[Excerpt from a dataset]
>>

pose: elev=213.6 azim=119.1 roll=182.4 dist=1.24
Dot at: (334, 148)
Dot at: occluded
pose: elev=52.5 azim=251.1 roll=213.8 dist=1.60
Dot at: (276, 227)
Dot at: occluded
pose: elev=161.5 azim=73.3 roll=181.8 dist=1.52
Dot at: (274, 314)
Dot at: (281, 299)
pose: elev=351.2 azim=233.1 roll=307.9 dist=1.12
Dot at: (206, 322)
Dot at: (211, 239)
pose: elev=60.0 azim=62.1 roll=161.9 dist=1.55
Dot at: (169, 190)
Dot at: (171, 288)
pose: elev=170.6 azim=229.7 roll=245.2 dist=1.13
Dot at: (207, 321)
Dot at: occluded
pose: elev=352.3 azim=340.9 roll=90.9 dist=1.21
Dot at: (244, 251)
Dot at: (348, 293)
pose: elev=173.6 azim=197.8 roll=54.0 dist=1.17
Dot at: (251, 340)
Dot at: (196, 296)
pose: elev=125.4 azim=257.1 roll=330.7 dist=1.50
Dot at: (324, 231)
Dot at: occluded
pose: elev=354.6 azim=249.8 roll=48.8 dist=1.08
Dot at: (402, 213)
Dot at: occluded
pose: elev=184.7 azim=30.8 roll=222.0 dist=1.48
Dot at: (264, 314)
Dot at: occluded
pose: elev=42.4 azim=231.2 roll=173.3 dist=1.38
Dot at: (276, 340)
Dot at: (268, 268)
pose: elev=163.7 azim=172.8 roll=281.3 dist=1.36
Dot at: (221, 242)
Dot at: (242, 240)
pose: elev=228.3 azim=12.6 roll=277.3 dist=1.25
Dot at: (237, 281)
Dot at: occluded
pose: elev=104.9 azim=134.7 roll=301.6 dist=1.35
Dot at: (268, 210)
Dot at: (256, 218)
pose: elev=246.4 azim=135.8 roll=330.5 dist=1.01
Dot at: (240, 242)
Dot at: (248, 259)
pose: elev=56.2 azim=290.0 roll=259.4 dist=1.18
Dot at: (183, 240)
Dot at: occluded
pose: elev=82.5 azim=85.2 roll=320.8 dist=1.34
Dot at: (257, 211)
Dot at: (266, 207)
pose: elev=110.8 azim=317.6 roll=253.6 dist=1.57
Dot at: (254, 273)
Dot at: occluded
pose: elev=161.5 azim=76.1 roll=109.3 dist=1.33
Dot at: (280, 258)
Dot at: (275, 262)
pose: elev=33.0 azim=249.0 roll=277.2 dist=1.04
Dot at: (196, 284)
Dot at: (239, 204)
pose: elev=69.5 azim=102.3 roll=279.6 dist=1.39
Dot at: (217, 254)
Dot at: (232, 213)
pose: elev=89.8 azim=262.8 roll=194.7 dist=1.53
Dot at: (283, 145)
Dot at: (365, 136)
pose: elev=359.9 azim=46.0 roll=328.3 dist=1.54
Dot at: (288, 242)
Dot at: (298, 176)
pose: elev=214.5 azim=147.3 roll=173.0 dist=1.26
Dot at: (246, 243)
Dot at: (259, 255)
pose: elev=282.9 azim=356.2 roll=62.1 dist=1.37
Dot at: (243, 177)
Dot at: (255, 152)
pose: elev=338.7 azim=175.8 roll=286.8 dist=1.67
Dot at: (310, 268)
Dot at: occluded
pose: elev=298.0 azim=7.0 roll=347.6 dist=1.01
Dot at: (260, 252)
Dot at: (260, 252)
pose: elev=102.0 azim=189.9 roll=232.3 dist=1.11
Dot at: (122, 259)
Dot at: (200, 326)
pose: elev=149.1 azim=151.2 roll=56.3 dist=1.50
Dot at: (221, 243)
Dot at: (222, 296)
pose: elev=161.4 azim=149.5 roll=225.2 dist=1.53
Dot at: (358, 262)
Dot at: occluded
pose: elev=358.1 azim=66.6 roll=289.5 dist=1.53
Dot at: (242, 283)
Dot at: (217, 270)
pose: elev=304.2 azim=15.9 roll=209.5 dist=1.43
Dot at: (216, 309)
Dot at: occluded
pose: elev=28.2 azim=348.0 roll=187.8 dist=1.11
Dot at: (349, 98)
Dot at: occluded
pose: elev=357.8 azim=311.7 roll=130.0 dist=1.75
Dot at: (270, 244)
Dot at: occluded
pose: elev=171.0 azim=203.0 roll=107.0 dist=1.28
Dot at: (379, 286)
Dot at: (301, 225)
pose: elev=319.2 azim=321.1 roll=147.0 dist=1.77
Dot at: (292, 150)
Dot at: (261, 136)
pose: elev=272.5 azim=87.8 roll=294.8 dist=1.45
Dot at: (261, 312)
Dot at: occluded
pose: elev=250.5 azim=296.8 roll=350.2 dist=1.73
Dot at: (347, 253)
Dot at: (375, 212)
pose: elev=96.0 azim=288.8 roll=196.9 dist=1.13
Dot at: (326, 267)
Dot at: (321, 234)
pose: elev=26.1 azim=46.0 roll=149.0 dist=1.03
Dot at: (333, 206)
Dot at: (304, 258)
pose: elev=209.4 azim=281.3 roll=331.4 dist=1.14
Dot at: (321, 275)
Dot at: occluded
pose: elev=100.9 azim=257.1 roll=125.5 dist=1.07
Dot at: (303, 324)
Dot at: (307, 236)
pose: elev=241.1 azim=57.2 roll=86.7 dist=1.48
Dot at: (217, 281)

<<

_What is needed_: Rewrite everything from the line containing "pose: elev=319.2 azim=321.1" down to the end of the material, changing "dist" to "distance" throughout and keeping every other part the same.

_Solution for this exercise_:
pose: elev=319.2 azim=321.1 roll=147.0 distance=1.77
Dot at: (292, 150)
Dot at: (261, 136)
pose: elev=272.5 azim=87.8 roll=294.8 distance=1.45
Dot at: (261, 312)
Dot at: occluded
pose: elev=250.5 azim=296.8 roll=350.2 distance=1.73
Dot at: (347, 253)
Dot at: (375, 212)
pose: elev=96.0 azim=288.8 roll=196.9 distance=1.13
Dot at: (326, 267)
Dot at: (321, 234)
pose: elev=26.1 azim=46.0 roll=149.0 distance=1.03
Dot at: (333, 206)
Dot at: (304, 258)
pose: elev=209.4 azim=281.3 roll=331.4 distance=1.14
Dot at: (321, 275)
Dot at: occluded
pose: elev=100.9 azim=257.1 roll=125.5 distance=1.07
Dot at: (303, 324)
Dot at: (307, 236)
pose: elev=241.1 azim=57.2 roll=86.7 distance=1.48
Dot at: (217, 281)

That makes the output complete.